▶ **Sección del documento**
◆ ◆ ◆ ◆ ◆ ◆ ◆
25 años de la muerte de Teresa de Calcuta y el mundo sigue igual. O podríamos decir que peor, porque han cambiado muchas cosas –también para mejor– y aun así otros no ven que su vida mejore. Internet y la tecnología nos han revolucionado la vida, cierto, hay nuevos modos de vivir –y diversas maneras de comprender al ser humano–, han surgido enfermedades y otras se van curando poco a poco, se crean nuevas guerras –y alianzas– y nuestras ciudades mutan a buen ritmo, pero otros siguen igual de mal, la verdad. En esa vorágine de continuo movimiento y de constante interconexión, todavía millones de personas siguen hundidas en la miseria, abandonados por un mundo que literalmente les deja de lado. Da igual el país, la cultura y el año, siguen estando ahí. Igual.

Por eso, sigue siendo importante el recuerdo de vidas como esta, entregadas en cuerpo y alma a los últimos, y a Dios. Personas que decidieron bajarse del mundo para vivir de otra manera, porque tanta velocidad dejaba demasiadas víctimas en los márgenes del camino. Porque solo desde el que no tiene nada se puede aspirar al todo que viene de Dios. Porque los pobres siempre están ahí y la respuesta de un mundo que se cree muy sabio no puede ser la pura e insultante indiferencia.
◆ ◆ ◆ ◆ ◆ ◆ ◆
▶ **Datos del ejercicio**
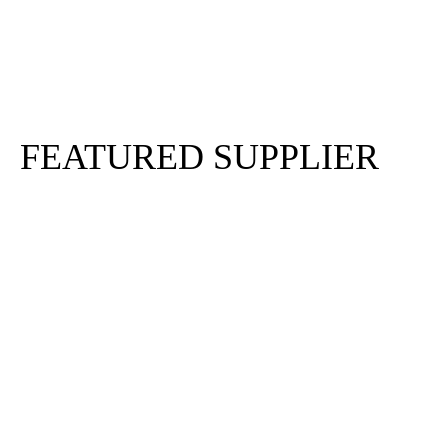
Sign In
Sign Up
FEATURED SUPPLIER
◆ ◆ ◆ ◆ ◆ ◆ ◆
▶ **Ejercicios por resolver**
1. Traduce al inglés esta oración del texto sobre Teresa de Calcuta: "Da igual el país, la cultura y el año, siguen estando ahí."
2. Responde a partir del texto sobre Teresa de Calcuta:
(a) ¿Cuántos años se cumplen de la muerte de Teresa de Calcuta?
(b) ¿Qué nos ha revolucionado la vida?
(c) ¿Qué no puede ser la respuesta de un mundo que se cree muy sabio?

▶ **Respuestas por ejercicio**
1. No matter the country, the culture or the year, they are still there.

2.
(a) 25 años.
(b) Internet y la tecnología.
(c) La pura e insultante indiferencia.